■ What this task involves:
Reproduce the lines exactly, everything from the start of the records down to the line containing "ful chemicals that pollute the environment.", with both ends included.

Extracted data entries
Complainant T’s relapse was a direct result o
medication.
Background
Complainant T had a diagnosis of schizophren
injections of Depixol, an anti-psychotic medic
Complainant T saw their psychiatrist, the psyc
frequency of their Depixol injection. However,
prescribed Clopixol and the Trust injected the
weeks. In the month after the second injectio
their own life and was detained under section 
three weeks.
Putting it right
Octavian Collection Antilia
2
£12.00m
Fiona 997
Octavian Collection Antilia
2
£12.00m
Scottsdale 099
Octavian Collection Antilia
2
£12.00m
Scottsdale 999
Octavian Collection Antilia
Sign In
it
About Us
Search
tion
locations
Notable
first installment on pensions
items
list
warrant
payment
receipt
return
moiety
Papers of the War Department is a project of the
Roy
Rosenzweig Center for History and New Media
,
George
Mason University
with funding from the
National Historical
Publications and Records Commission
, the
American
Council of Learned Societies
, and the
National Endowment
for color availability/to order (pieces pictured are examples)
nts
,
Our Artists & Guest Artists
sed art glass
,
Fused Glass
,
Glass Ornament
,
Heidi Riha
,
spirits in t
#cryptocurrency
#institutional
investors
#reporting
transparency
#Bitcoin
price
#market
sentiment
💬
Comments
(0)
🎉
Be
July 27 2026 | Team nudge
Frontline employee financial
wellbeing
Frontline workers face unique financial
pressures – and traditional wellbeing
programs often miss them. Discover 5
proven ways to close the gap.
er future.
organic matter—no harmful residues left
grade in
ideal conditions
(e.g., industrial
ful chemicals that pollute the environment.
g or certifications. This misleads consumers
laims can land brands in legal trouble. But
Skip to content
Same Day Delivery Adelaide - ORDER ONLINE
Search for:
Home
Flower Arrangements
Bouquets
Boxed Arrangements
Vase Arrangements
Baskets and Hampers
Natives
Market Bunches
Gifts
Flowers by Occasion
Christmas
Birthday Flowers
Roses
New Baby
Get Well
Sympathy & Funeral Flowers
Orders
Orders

■ Response for this exercise:
Complainant T’s relapse was a direct result o
medication.
Background
Complainant T had a diagnosis of schizophren
injections of Depixol, an anti-psychotic medic
Complainant T saw their psychiatrist, the psyc
frequency of their Depixol injection. However,
prescribed Clopixol and the Trust injected the
weeks. In the month after the second injectio
their own life and was detained under section 
three weeks.
Putting it right
Octavian Collection Antilia
2
£12.00m
Fiona 997
Octavian Collection Antilia
2
£12.00m
Scottsdale 099
Octavian Collection Antilia
2
£12.00m
Scottsdale 999
Octavian Collection Antilia
Sign In
it
About Us
Search
tion
locations
Notable
first installment on pensions
items
list
warrant
payment
receipt
return
moiety
Papers of the War Department is a project of the
Roy
Rosenzweig Center for History and New Media
,
George
Mason University
with funding from the
National Historical
Publications and Records Commission
, the
American
Council of Learned Societies
, and the
National Endowment
for color availability/to order (pieces pictured are examples)
nts
,
Our Artists & Guest Artists
sed art glass
,
Fused Glass
,
Glass Ornament
,
Heidi Riha
,
spirits in t
#cryptocurrency
#institutional
investors
#reporting
transparency
#Bitcoin
price
#market
sentiment
💬
Comments
(0)
🎉
Be
July 27 2026 | Team nudge
Frontline employee financial
wellbeing
Frontline workers face unique financial
pressures – and traditional wellbeing
programs often miss them. Discover 5
proven ways to close the gap.
er future.
organic matter—no harmful residues left
grade in
ideal conditions
(e.g., industrial
ful chemicals that pollute the environment.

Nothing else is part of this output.